Detection of the depside was never used in this context, probably because

of the lack of authentic samples. Since the discovery of quercetinase

activity in pirins,[7] it appears to be widely distributed over all kingdoms of

life. We have therefore planned the synthesis of three different depsides

related to quercetinase activity to facilitate quercetinase detection in

complex media such as cellular extracts.

RESULTS AND DISCUSSION

Strategy for the synthesis was based on the coupling of suitably protected

phloroglucinol carboxylic acid with each of the three hydroxy-perbenzylated

benzoic acid derivatives arising from gallic, protocatechuic, and 4-hydroxy

benzoic acids.

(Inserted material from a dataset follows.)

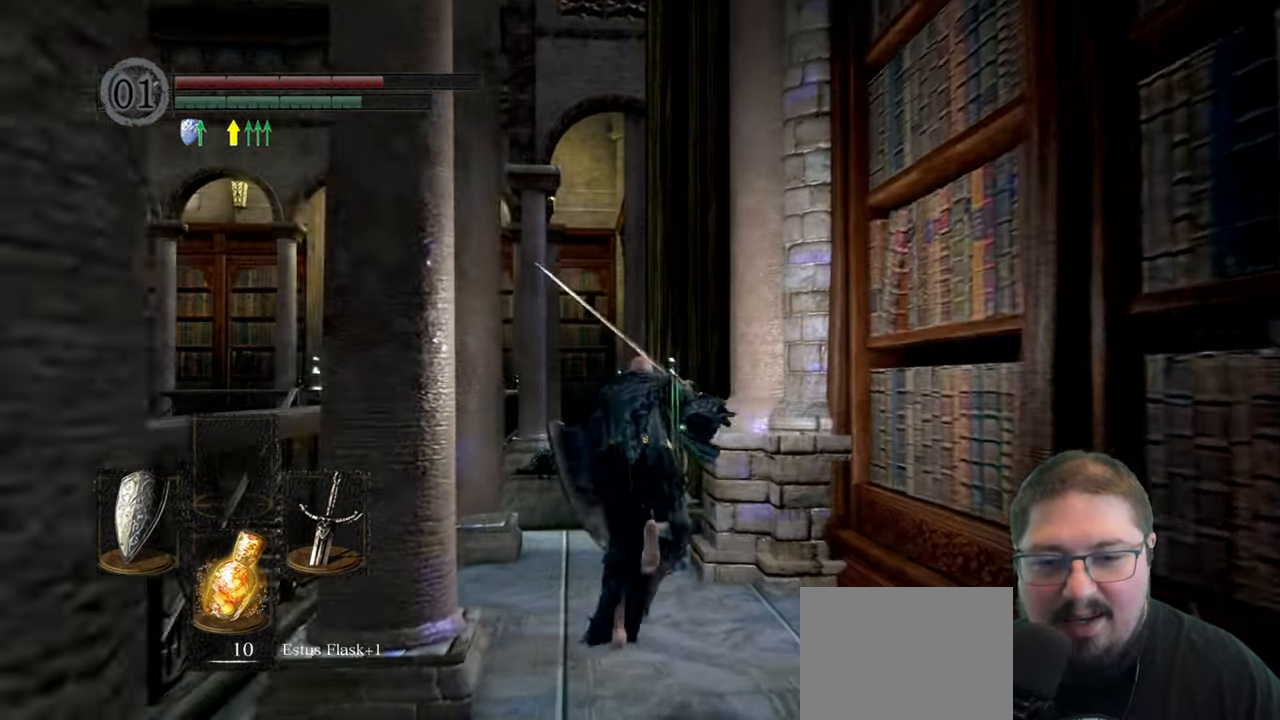
{"dt_ms": 500, "buttons": ["B"], "left_stick": "up", "right_stick": "center", "events": []}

Benzyl 2,4-bis(benzyloxy)-6-hydroxybenzoate 2 was obtained

following two different synthetic approaches (Scheme 2).

Scheme 1. Reaction catalyzed by quercetinases on flavonols.

Scheme 2. a) K2CO3, BnBr, DMF, rt, 17% yield; b) trifluoroacetic anhydride,

acetone, trifluoroacetic acid, 08C to rt, 5 h, 34% yield; c) K2CO3, BnBr, DMF, rt,

91% yield; d) benzyl alcohol, Na, THF, rt, 15 min, 84% yield.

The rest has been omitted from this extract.